__Supplied data__:
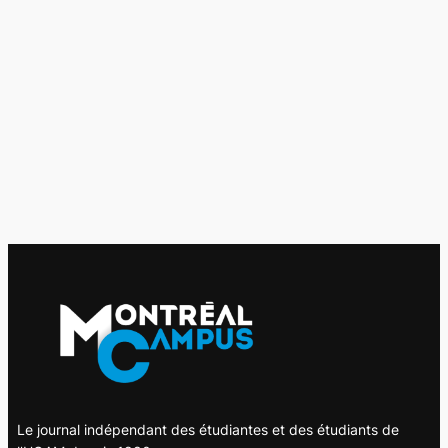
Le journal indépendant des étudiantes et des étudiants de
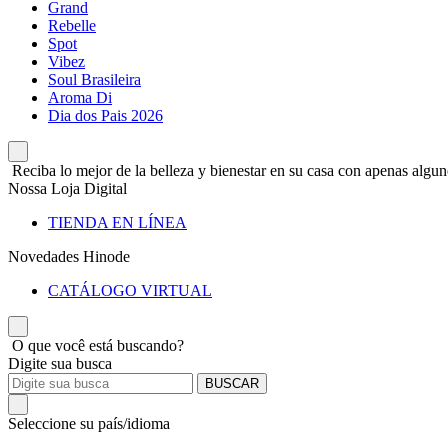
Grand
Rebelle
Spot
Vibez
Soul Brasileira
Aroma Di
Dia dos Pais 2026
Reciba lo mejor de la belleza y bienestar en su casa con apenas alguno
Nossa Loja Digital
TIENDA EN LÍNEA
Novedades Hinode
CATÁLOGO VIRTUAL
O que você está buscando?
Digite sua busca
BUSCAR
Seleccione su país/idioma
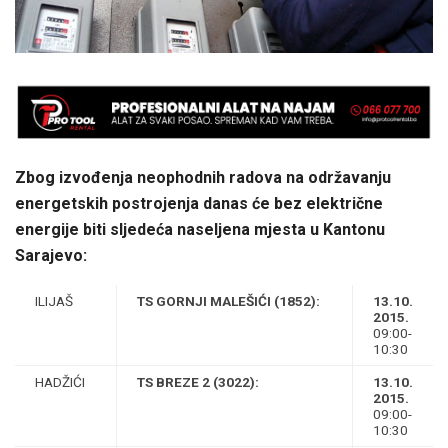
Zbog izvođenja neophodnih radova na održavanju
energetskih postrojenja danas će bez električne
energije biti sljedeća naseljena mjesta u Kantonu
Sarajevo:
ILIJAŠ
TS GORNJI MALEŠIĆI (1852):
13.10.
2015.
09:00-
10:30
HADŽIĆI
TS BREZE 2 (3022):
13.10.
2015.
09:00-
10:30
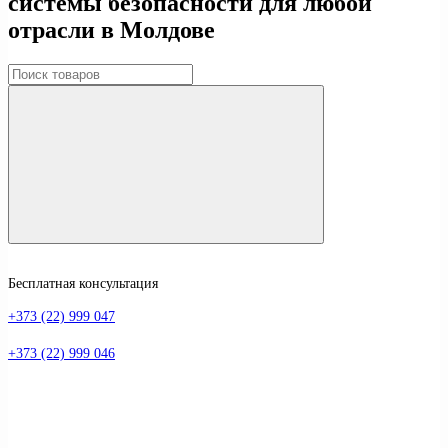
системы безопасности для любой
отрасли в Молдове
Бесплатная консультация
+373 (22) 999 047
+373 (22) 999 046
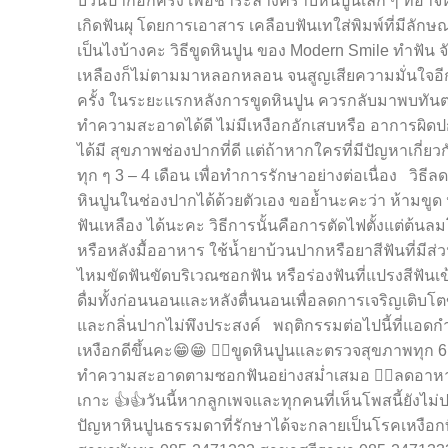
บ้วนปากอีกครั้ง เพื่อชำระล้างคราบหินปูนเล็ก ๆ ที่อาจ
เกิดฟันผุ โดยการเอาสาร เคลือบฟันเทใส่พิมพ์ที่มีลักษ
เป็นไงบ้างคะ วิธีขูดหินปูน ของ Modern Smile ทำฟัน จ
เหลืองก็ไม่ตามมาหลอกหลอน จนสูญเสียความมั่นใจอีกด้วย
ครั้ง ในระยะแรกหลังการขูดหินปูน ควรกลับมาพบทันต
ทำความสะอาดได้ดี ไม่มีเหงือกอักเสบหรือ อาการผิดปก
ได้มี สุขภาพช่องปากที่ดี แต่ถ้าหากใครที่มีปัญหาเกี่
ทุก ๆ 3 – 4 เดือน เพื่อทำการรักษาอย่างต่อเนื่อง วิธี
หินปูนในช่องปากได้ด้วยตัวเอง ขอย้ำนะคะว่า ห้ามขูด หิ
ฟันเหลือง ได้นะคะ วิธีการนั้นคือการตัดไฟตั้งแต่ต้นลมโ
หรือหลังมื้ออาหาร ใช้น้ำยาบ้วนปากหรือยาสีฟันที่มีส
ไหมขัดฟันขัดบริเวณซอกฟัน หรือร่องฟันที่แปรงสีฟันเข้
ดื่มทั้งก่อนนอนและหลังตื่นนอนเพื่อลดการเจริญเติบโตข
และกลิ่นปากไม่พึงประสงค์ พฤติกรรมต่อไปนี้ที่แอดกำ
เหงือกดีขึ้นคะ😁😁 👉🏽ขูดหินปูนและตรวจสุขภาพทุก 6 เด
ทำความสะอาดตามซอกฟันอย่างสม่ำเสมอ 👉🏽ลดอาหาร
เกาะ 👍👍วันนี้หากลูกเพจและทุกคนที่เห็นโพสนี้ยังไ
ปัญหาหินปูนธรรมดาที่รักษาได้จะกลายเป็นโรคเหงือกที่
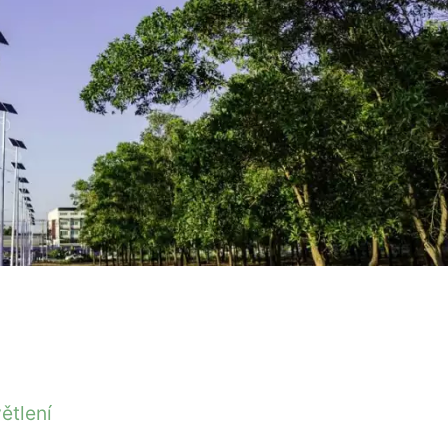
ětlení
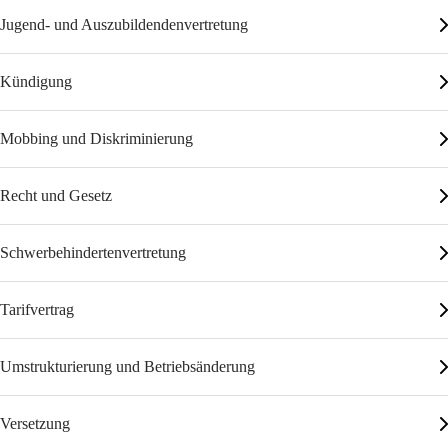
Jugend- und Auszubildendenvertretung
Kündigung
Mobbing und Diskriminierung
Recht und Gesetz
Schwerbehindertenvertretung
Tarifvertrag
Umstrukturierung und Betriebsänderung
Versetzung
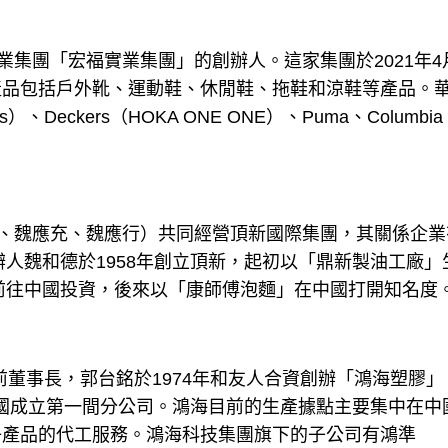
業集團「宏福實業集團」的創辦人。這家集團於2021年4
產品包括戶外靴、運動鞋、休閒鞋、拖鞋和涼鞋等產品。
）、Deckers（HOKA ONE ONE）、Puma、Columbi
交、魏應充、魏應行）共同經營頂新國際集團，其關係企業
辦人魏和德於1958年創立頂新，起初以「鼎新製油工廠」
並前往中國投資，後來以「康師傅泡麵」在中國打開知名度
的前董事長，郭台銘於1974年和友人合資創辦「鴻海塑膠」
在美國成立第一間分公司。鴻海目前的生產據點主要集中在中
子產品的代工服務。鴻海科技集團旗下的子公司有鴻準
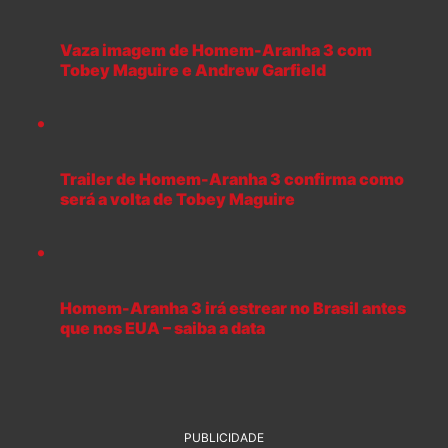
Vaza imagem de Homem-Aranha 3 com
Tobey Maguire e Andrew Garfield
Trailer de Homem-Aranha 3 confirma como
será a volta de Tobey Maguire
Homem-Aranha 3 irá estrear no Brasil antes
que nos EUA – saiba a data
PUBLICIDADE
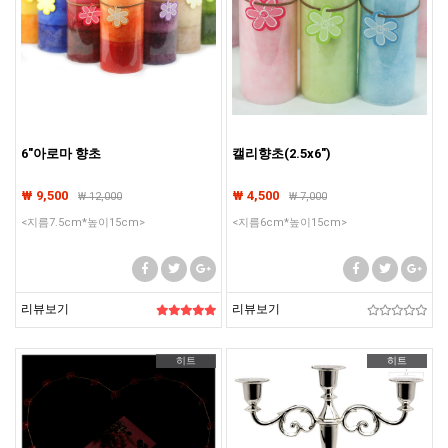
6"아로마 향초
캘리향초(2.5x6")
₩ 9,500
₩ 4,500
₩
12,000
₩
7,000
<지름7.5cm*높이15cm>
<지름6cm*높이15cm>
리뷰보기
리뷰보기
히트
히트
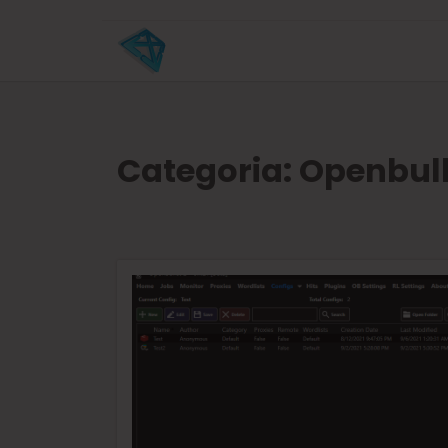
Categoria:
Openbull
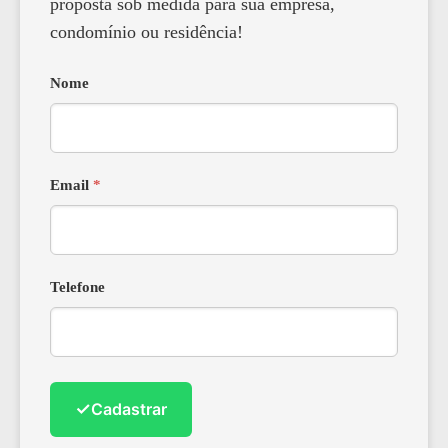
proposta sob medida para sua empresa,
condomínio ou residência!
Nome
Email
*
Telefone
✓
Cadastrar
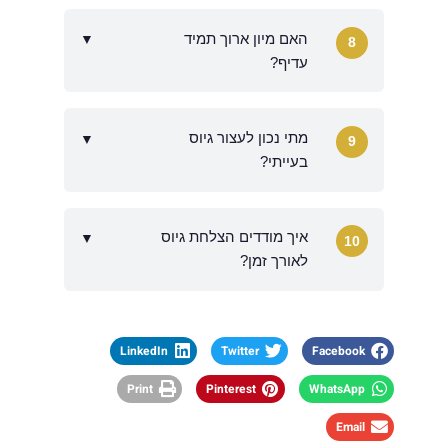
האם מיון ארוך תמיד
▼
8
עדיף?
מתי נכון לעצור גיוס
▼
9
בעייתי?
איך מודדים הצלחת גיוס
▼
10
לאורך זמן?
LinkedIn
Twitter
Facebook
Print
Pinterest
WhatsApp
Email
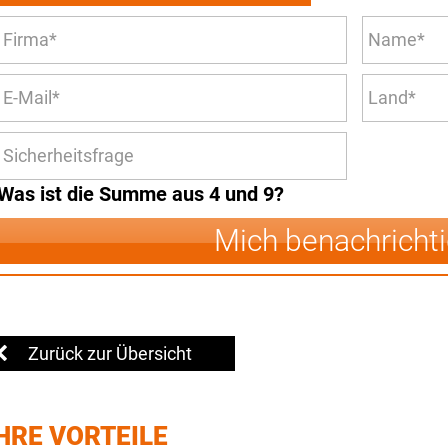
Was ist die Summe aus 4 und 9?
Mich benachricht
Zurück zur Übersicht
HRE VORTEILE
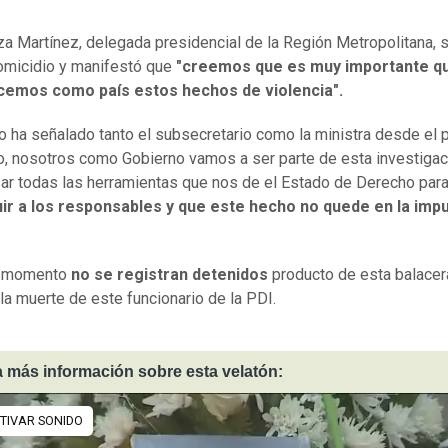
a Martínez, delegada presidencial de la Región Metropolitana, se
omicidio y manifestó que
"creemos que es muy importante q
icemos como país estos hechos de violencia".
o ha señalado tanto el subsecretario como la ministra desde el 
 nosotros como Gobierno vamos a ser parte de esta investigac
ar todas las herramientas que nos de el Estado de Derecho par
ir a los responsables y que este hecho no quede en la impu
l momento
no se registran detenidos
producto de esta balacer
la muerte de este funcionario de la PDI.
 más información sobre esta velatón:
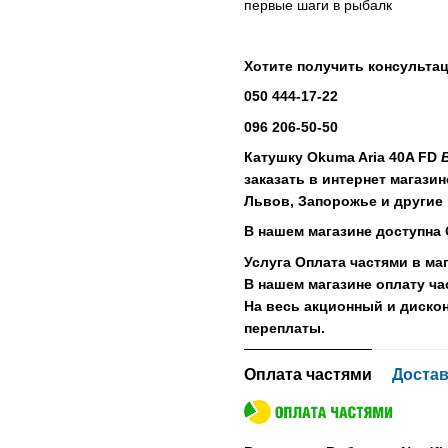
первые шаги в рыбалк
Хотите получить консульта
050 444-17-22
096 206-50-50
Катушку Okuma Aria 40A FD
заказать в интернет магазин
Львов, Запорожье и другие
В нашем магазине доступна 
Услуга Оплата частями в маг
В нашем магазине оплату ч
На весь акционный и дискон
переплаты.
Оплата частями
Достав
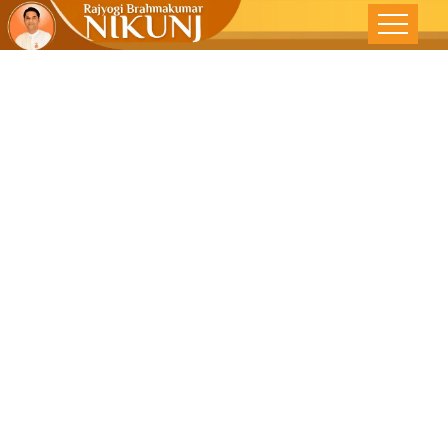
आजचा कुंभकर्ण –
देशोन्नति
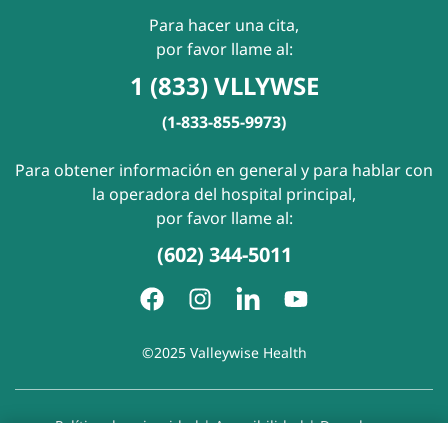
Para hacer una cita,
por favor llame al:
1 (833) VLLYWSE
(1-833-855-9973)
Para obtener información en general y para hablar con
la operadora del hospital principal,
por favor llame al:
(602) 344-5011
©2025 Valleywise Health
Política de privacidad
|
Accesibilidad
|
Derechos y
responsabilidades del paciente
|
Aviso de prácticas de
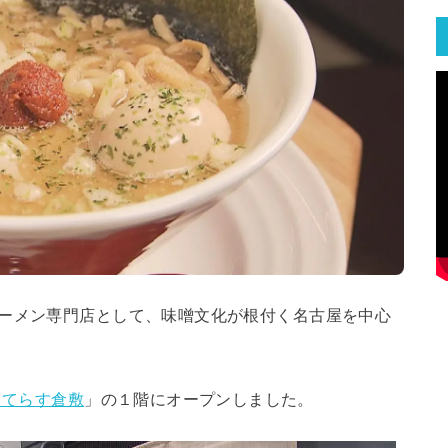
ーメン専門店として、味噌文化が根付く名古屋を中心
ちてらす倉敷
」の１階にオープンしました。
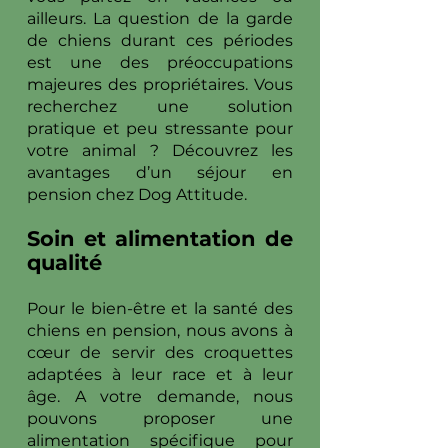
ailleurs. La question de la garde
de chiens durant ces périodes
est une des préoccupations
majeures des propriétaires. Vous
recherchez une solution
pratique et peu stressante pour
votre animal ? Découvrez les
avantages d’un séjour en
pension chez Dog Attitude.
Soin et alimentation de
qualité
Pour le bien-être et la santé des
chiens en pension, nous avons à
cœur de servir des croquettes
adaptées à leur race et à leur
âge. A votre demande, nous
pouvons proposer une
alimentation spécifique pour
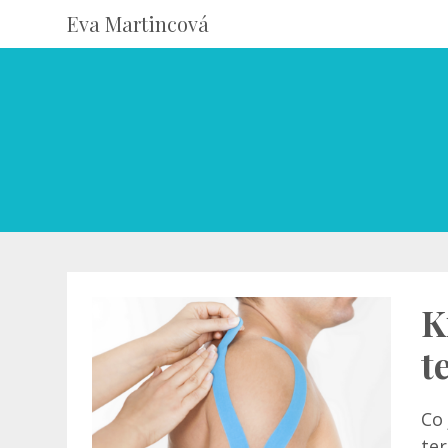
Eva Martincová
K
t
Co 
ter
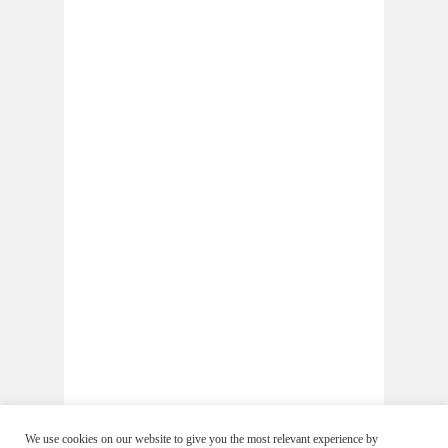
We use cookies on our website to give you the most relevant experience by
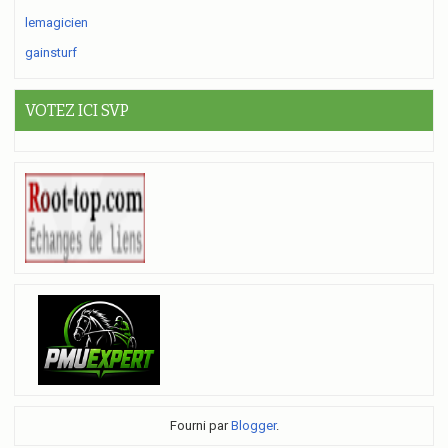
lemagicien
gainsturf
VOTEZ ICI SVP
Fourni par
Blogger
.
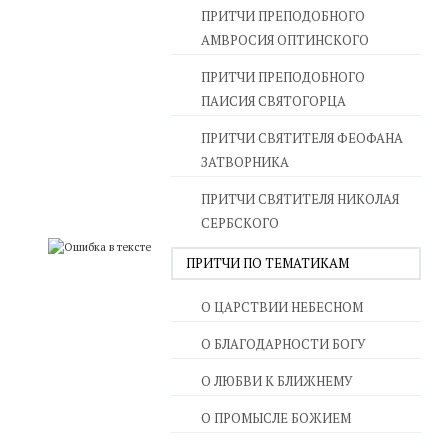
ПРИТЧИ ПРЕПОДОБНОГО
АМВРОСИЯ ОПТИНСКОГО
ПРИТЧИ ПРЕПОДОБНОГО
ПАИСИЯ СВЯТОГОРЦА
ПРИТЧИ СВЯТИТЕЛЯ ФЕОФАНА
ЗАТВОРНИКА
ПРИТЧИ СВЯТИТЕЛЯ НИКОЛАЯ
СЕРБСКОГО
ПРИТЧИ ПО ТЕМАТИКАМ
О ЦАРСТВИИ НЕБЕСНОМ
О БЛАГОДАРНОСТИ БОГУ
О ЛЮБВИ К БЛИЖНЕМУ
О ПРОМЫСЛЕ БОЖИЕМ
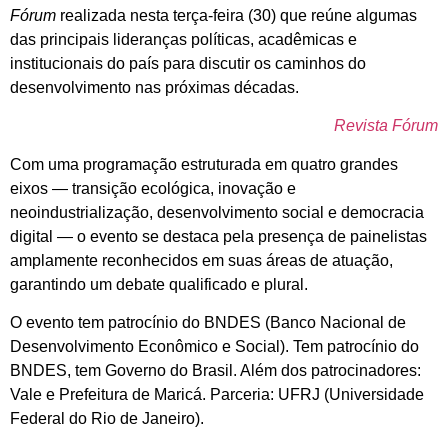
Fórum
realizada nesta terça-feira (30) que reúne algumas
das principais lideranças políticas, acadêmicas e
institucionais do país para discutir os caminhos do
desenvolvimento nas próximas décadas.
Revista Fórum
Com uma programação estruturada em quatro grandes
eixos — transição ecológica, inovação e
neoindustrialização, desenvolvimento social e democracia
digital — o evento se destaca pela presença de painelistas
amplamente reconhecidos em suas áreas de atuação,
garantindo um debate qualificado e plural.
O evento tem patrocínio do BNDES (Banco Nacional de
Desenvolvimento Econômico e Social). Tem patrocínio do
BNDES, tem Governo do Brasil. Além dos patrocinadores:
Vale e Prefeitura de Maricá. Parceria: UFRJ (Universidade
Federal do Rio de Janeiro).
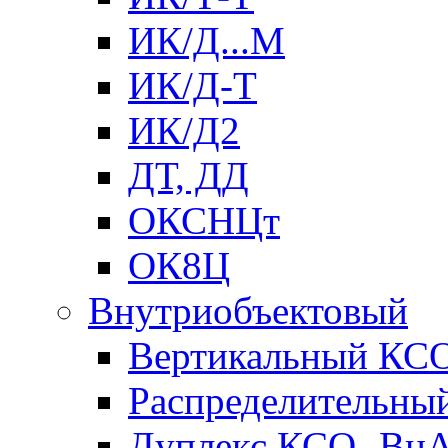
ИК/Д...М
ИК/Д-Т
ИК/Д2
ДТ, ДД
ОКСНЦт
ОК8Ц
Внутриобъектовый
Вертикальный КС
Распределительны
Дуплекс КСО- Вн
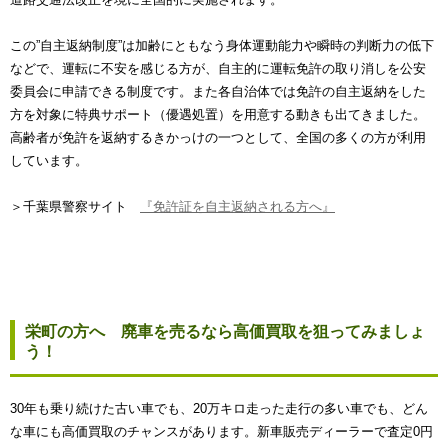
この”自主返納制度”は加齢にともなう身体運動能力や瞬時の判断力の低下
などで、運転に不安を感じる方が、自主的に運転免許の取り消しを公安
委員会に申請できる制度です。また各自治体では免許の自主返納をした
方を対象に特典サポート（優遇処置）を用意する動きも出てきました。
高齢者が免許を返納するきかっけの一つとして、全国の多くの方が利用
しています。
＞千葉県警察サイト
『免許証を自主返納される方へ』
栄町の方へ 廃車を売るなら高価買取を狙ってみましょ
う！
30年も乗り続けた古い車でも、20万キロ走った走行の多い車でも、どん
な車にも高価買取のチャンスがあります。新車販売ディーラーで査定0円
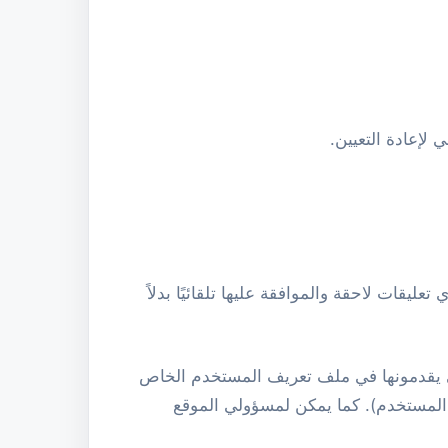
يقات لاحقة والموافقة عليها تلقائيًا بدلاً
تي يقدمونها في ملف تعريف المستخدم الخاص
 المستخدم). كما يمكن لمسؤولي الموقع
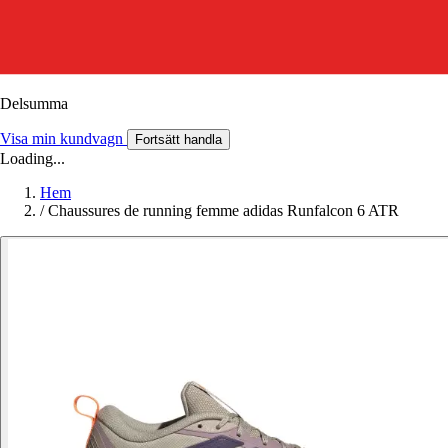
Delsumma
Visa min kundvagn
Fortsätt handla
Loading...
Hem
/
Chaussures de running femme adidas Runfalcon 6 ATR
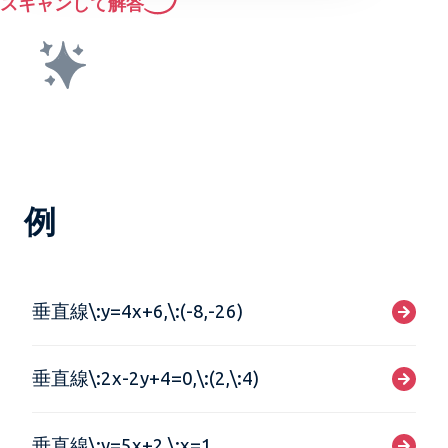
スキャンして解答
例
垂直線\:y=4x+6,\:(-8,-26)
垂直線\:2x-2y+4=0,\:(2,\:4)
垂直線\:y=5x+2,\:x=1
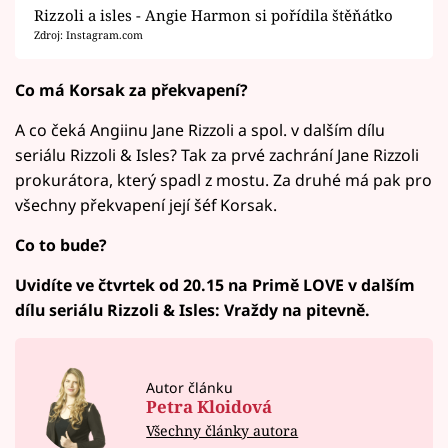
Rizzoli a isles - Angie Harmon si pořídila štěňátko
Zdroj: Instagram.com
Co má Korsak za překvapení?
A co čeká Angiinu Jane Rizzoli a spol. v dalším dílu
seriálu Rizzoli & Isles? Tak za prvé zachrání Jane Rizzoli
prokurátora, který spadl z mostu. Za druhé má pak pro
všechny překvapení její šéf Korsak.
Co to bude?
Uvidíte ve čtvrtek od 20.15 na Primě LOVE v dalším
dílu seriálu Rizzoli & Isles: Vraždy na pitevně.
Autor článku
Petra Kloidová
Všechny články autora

__What you are asked to do__: Return every line from the very first of the rows through the line containing "Seleccione su país/idioma", both ends included, copied word for word. Leave the pictures out.

__Exercise output__:
Le journal indépendant des étudiantes et des étudiants de
Grand
Rebelle
Spot
Vibez
Soul Brasileira
Aroma Di
Dia dos Pais 2026
Reciba lo mejor de la belleza y bienestar en su casa con apenas alguno
Nossa Loja Digital
TIENDA EN LÍNEA
Novedades Hinode
CATÁLOGO VIRTUAL
O que você está buscando?
Digite sua busca
BUSCAR
Seleccione su país/idioma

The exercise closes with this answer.